● **WHAT IS BEING ASKED**
Please return the lines of the data that contain "changes".
(Beginning of STORED DATA)
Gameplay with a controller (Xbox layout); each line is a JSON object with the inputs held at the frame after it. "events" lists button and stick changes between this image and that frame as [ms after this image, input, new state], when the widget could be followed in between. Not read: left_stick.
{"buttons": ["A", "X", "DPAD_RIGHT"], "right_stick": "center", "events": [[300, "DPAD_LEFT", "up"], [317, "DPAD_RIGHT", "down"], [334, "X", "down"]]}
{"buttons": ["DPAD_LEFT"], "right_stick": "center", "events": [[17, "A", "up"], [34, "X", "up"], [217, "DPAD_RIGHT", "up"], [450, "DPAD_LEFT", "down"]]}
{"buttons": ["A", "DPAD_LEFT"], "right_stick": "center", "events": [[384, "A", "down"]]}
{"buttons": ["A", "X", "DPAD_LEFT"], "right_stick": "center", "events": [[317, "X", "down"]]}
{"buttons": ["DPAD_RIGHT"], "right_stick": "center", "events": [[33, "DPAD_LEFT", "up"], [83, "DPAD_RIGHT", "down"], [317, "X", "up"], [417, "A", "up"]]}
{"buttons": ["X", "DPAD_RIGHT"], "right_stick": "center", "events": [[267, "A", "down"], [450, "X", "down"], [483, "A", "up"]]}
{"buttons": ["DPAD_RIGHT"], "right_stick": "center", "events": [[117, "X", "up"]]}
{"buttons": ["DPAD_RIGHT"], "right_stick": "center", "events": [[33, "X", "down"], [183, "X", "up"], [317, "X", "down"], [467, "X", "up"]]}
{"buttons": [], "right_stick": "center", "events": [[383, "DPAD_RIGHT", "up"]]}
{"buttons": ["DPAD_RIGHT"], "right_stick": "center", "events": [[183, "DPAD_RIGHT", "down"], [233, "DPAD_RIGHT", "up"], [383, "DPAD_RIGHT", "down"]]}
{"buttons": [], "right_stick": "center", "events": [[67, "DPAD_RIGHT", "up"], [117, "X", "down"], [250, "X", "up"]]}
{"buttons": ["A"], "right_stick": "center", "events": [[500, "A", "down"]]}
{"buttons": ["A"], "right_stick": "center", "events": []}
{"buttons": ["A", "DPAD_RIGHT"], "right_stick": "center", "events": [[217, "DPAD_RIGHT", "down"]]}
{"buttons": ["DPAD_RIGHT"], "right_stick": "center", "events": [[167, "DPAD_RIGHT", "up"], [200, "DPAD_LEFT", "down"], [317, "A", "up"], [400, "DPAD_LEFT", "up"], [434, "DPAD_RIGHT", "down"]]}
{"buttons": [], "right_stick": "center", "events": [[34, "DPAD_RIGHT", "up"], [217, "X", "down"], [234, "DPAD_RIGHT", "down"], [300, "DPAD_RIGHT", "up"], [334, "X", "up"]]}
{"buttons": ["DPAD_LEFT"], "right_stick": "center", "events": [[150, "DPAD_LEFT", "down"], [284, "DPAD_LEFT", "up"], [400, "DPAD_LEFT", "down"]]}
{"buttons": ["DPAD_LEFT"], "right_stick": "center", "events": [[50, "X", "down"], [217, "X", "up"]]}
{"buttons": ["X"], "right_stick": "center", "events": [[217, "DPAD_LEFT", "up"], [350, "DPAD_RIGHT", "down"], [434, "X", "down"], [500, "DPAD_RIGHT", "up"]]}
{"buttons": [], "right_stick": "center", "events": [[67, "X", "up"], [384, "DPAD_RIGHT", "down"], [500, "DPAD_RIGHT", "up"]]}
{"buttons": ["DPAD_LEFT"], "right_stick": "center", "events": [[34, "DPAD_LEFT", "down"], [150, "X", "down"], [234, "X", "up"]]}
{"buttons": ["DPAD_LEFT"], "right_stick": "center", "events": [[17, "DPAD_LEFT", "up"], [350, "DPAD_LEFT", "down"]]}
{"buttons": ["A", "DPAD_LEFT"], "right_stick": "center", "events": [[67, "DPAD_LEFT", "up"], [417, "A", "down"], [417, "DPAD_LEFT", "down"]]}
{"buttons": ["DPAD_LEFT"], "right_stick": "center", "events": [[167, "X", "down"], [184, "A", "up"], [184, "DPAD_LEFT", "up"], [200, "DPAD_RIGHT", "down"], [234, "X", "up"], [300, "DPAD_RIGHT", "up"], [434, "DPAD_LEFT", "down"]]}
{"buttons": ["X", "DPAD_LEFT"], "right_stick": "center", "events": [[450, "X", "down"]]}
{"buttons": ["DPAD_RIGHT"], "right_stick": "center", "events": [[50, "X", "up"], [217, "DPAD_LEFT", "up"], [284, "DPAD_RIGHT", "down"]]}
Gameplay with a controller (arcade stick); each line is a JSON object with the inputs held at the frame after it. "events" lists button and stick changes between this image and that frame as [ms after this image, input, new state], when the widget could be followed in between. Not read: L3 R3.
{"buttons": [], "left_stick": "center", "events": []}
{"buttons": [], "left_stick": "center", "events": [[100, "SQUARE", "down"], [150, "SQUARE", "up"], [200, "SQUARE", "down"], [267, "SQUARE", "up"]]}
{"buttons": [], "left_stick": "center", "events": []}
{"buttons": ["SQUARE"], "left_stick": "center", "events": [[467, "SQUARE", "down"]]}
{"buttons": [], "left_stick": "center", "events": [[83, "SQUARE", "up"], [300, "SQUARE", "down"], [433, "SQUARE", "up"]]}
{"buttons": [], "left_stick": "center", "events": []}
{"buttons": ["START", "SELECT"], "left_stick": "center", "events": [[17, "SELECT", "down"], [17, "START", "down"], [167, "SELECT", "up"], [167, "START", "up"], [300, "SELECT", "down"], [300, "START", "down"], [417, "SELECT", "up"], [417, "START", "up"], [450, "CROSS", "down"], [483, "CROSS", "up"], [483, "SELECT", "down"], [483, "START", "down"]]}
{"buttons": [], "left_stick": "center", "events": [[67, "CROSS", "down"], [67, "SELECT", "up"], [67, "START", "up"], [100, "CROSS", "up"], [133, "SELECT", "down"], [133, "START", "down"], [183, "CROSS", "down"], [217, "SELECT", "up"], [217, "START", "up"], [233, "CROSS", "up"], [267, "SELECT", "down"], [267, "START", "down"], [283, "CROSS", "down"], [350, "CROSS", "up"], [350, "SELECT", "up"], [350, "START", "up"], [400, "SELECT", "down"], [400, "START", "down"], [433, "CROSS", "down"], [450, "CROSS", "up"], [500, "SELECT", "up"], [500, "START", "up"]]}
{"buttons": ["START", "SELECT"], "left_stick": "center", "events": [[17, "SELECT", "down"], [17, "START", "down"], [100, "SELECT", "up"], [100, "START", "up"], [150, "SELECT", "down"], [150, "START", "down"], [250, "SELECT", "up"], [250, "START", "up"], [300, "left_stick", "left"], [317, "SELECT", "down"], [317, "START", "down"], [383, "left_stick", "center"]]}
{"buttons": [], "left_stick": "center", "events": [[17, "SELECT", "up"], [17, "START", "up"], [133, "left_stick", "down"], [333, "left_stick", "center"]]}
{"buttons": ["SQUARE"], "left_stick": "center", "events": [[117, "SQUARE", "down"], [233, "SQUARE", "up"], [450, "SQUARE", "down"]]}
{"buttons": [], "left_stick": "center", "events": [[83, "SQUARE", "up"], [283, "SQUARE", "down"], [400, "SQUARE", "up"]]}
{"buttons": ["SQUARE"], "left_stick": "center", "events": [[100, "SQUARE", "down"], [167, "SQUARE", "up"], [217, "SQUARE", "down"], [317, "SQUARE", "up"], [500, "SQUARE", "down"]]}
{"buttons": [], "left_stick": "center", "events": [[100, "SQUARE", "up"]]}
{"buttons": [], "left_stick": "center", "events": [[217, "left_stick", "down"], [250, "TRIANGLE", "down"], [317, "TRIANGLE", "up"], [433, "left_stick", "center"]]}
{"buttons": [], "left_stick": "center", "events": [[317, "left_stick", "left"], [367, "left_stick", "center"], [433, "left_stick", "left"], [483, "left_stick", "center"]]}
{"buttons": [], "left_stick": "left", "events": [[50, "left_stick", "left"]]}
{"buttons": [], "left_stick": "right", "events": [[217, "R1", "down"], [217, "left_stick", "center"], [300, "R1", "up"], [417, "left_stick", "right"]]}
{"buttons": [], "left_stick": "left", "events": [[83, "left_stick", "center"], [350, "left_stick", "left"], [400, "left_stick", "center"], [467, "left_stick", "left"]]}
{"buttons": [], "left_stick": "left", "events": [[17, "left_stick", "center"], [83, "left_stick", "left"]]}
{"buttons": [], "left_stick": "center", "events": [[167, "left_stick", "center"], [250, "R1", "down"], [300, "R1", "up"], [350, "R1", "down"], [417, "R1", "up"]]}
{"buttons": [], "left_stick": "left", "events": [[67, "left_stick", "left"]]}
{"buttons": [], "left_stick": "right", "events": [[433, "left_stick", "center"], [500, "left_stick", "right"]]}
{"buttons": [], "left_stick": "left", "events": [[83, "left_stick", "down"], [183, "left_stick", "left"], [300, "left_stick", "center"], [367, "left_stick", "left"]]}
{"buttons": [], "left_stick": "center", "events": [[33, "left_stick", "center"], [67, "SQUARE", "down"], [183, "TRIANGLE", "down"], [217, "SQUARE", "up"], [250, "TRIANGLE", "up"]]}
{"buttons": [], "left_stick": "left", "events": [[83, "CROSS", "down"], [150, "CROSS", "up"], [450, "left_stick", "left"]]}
(End of STORED DATA)
● **EXERCISE ANSWER**
Gameplay with a controller (Xbox layout); each line is a JSON object with the inputs held at the frame after it. "events" lists button and stick changes between this image and that frame as [ms after this image, input, new state], when the widget could be followed in between. Not read: left_stick.
Gameplay with a controller (arcade stick); each line is a JSON object with the inputs held at the frame after it. "events" lists button and stick changes between this image and that frame as [ms after this image, input, new state], when the widget could be followed in between. Not read: L3 R3.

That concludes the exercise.